> **Assigned task**: Copy every line from the records that holds the word "down".

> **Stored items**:
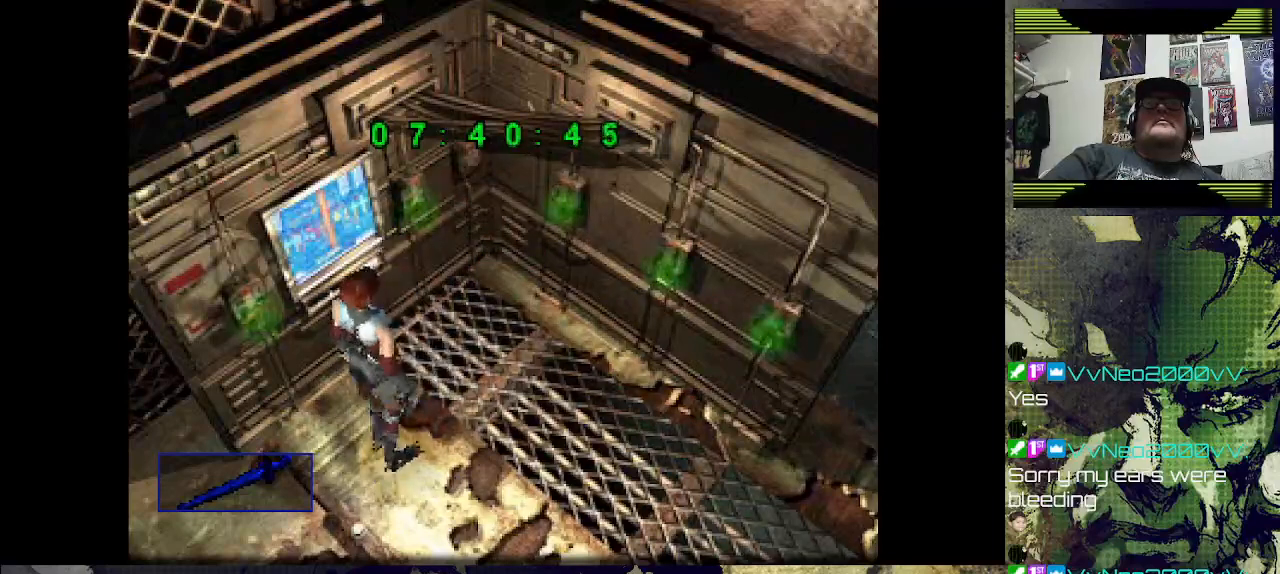
{"buttons": [], "left_stick": "center", "right_stick": "center", "events": []}
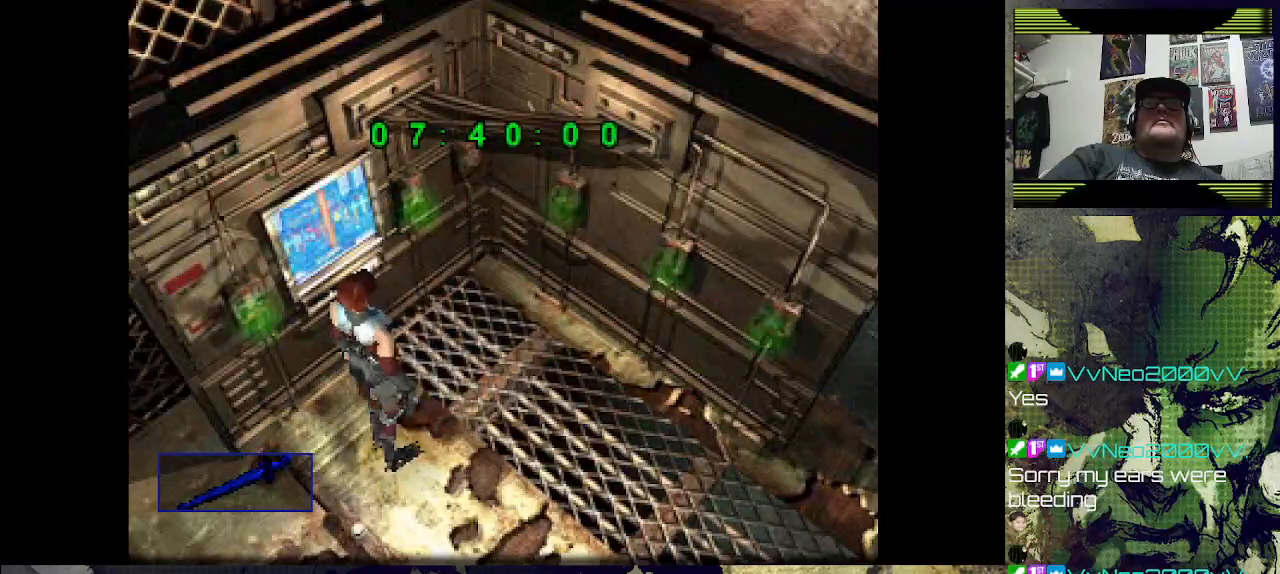
{"buttons": [], "left_stick": "center", "right_stick": "center", "events": []}
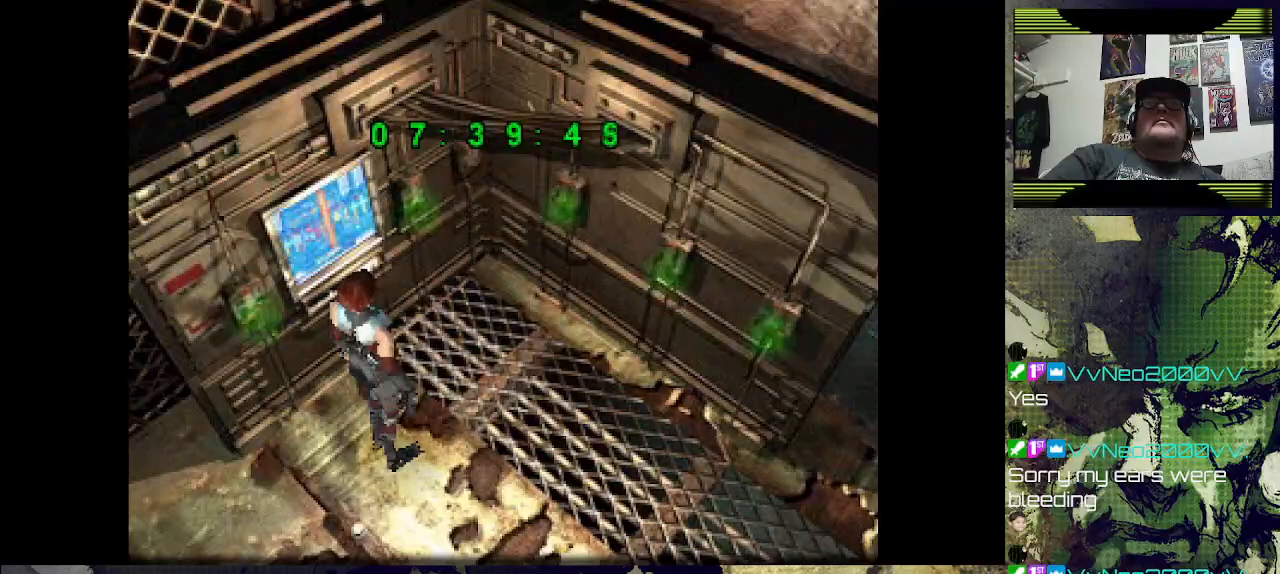
{"buttons": [], "left_stick": "center", "right_stick": "center", "events": []}
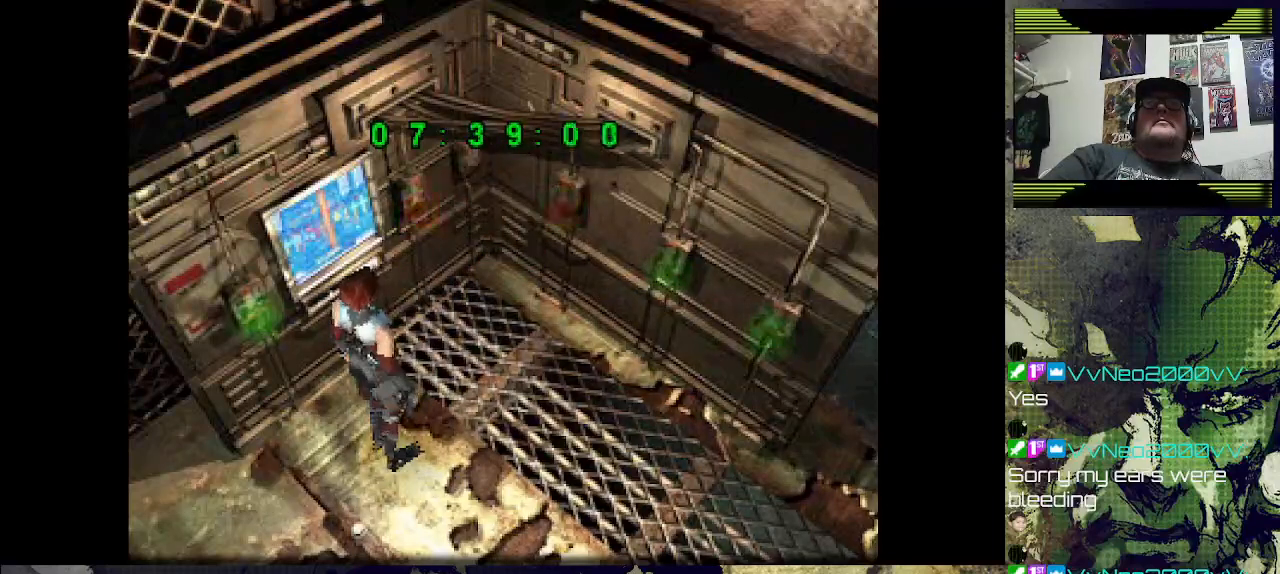
{"buttons": ["DPAD_UP", "DPAD_LEFT"], "left_stick": "center", "right_stick": "center", "events": [[233, "DPAD_UP", "down"], [433, "DPAD_LEFT", "down"]]}
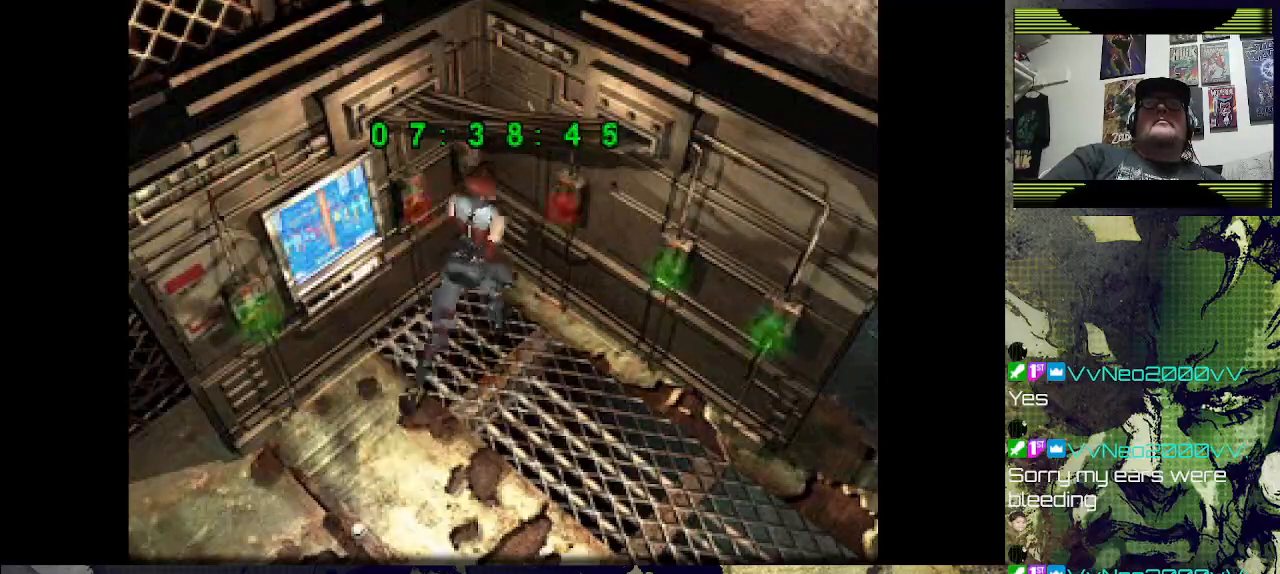
{"buttons": [], "left_stick": "center", "right_stick": "center", "events": [[133, "CIRCLE", "down"], [133, "DPAD_UP", "up"], [267, "CIRCLE", "up"], [300, "CIRCLE", "down"], [300, "DPAD_LEFT", "up"], [433, "CIRCLE", "up"]]}
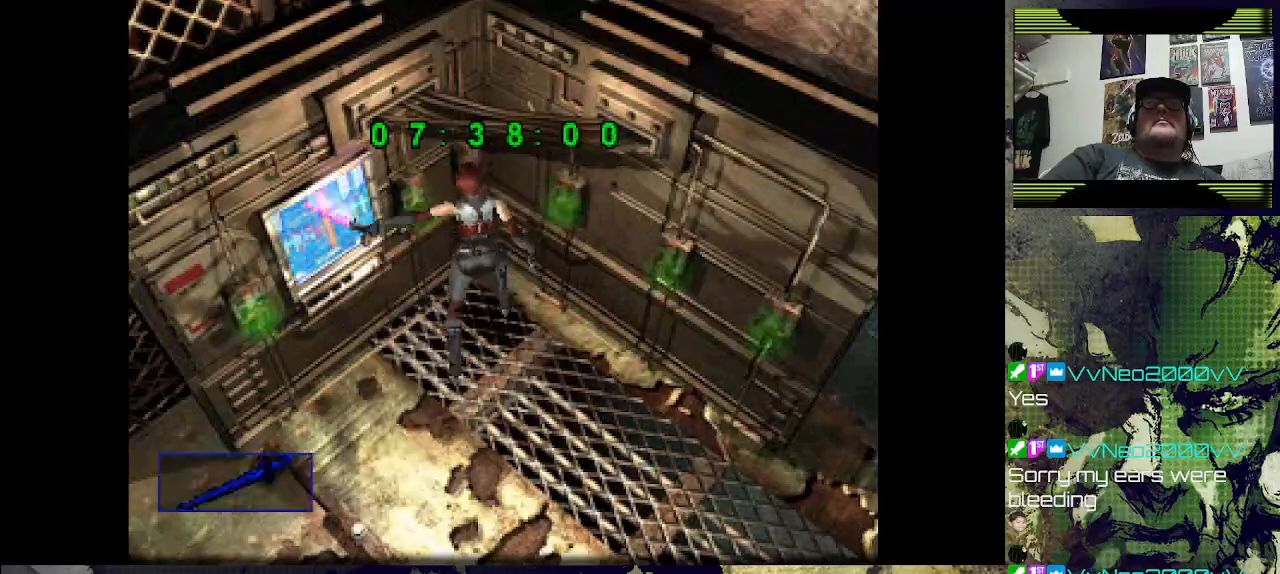
{"buttons": [], "left_stick": "center", "right_stick": "center", "events": []}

> **Output of the exercise**:
{"buttons": ["DPAD_UP", "DPAD_LEFT"], "left_stick": "center", "right_stick": "center", "events": [[233, "DPAD_UP", "down"], [433, "DPAD_LEFT", "down"]]}
{"buttons": [], "left_stick": "center", "right_stick": "center", "events": [[133, "CIRCLE", "down"], [133, "DPAD_UP", "up"], [267, "CIRCLE", "up"], [300, "CIRCLE", "down"], [300, "DPAD_LEFT", "up"], [433, "CIRCLE", "up"]]}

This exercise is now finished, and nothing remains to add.